=== Given information ===

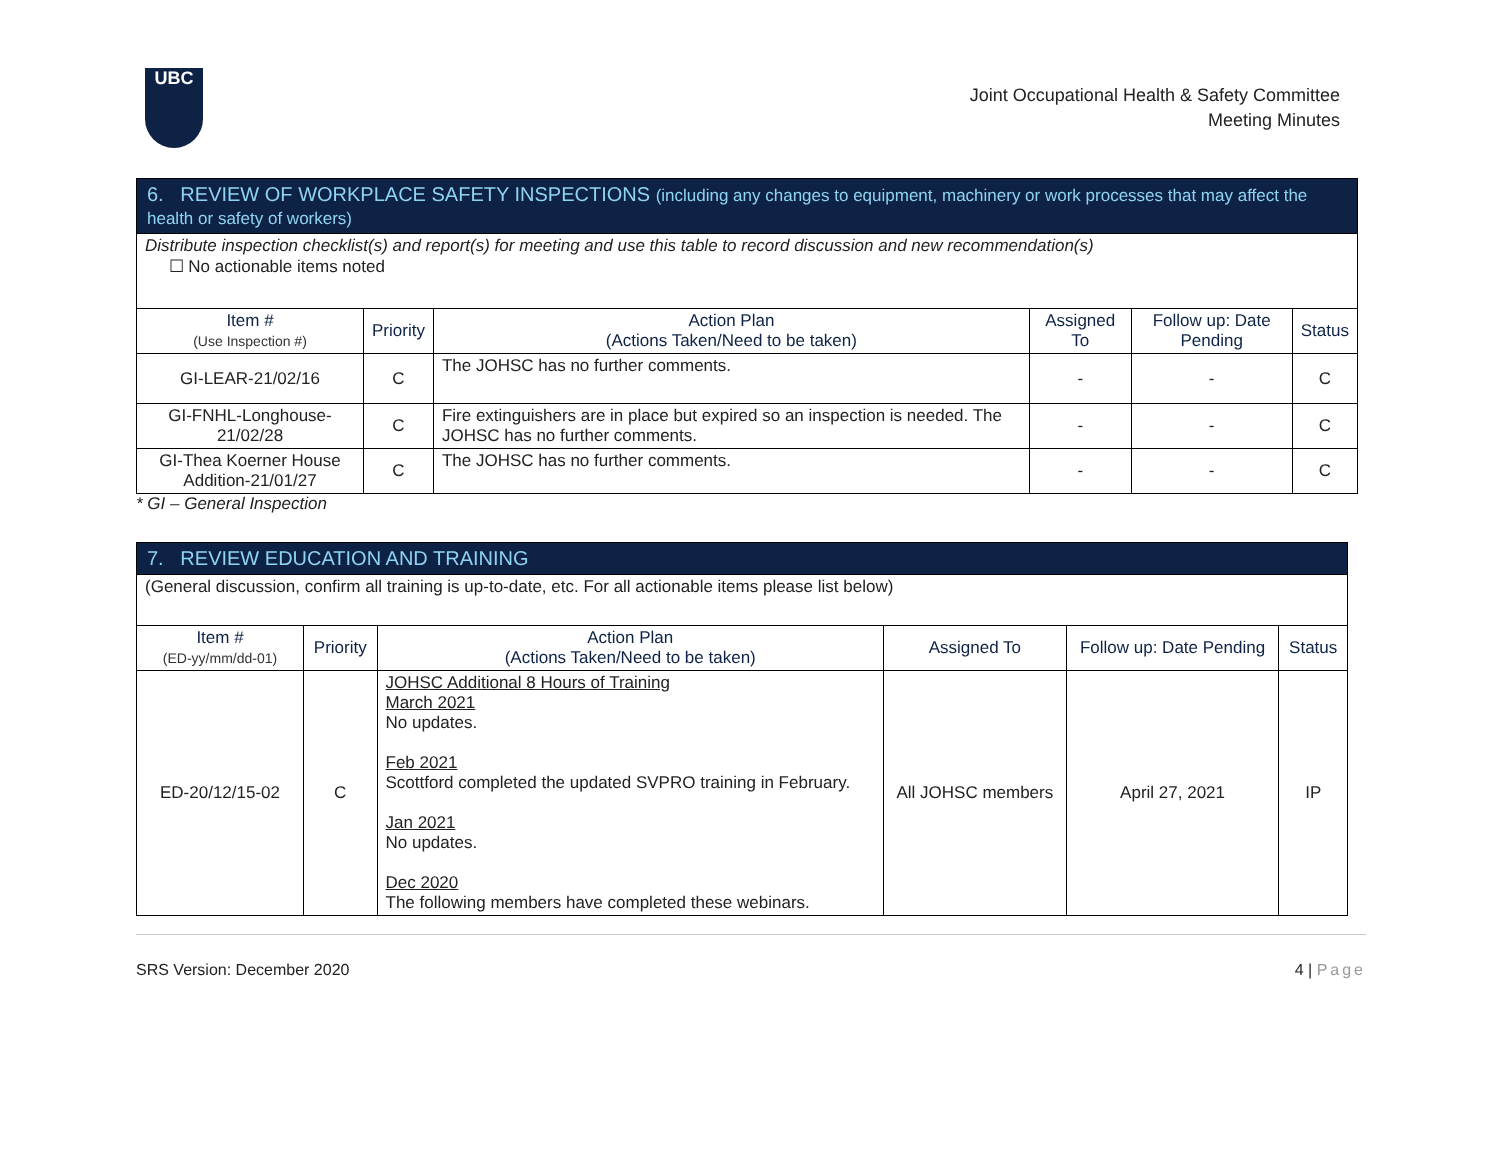UBC
Joint Occupational Health & Safety Committee
Meeting Minutes
| 6. REVIEW OF WORKPLACE SAFETY INSPECTIONS (including any changes to equipment, machinery or work processes that may affect the health or safety of workers) | | | | | |
| Distribute inspection checklist(s) and report(s) for meeting and use this table to record discussion and new recommendation(s) ☐ No actionable items noted | | | | | |
| Item # (Use Inspection #) | Priority | Action Plan (Actions Taken/Need to be taken) | Assigned To | Follow up: Date Pending | Status |
| GI-LEAR-21/02/16 | C | The JOHSC has no further comments. | - | - | C |
| GI-FNHL-Longhouse-21/02/28 | C | Fire extinguishers are in place but expired so an inspection is needed. The JOHSC has no further comments. | - | - | C |
| GI-Thea Koerner House Addition-21/01/27 | C | The JOHSC has no further comments. | - | - | C |
* GI – General Inspection
| 7. REVIEW EDUCATION AND TRAINING | | | | | |
| (General discussion, confirm all training is up-to-date, etc. For all actionable items please list below) | | | | | |
| Item # (ED-yy/mm/dd-01) | Priority | Action Plan (Actions Taken/Need to be taken) | Assigned To | Follow up: Date Pending | Status |
| ED-20/12/15-02 | C | JOHSC Additional 8 Hours of Training March 2021 No updates. Feb 2021 Scottford completed the updated SVPRO training in February. Jan 2021 No updates. Dec 2020 The following members have completed these webinars. | All JOHSC members | April 27, 2021 | IP |
SRS Version: December 2020 4 | Page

===

§ Problem to solve: Only the text of the listing above should be copied, exactly and with pictures left out.

§ Written answer:
UBC
Joint Occupational Health & Safety Committee
Meeting Minutes
| 6. REVIEW OF WORKPLACE SAFETY INSPECTIONS (including any changes to equipment, machinery or work processes that may affect the health or safety of workers) | | | | | |
| Distribute inspection checklist(s) and report(s) for meeting and use this table to record discussion and new recommendation(s) ☐ No actionable items noted | | | | | |
| Item # (Use Inspection #) | Priority | Action Plan (Actions Taken/Need to be taken) | Assigned To | Follow up: Date Pending | Status |
| GI-LEAR-21/02/16 | C | The JOHSC has no further comments. | - | - | C |
| GI-FNHL-Longhouse-21/02/28 | C | Fire extinguishers are in place but expired so an inspection is needed. The JOHSC has no further comments. | - | - | C |
| GI-Thea Koerner House Addition-21/01/27 | C | The JOHSC has no further comments. | - | - | C |
* GI – General Inspection
| 7. REVIEW EDUCATION AND TRAINING | | | | | |
| (General discussion, confirm all training is up-to-date, etc. For all actionable items please list below) | | | | | |
| Item # (ED-yy/mm/dd-01) | Priority | Action Plan (Actions Taken/Need to be taken) | Assigned To | Follow up: Date Pending | Status |
| ED-20/12/15-02 | C | JOHSC Additional 8 Hours of Training March 2021 No updates. Feb 2021 Scottford completed the updated SVPRO training in February. Jan 2021 No updates. Dec 2020 The following members have completed these webinars. | All JOHSC members | April 27, 2021 | IP |
SRS Version: December 2020 4 | Page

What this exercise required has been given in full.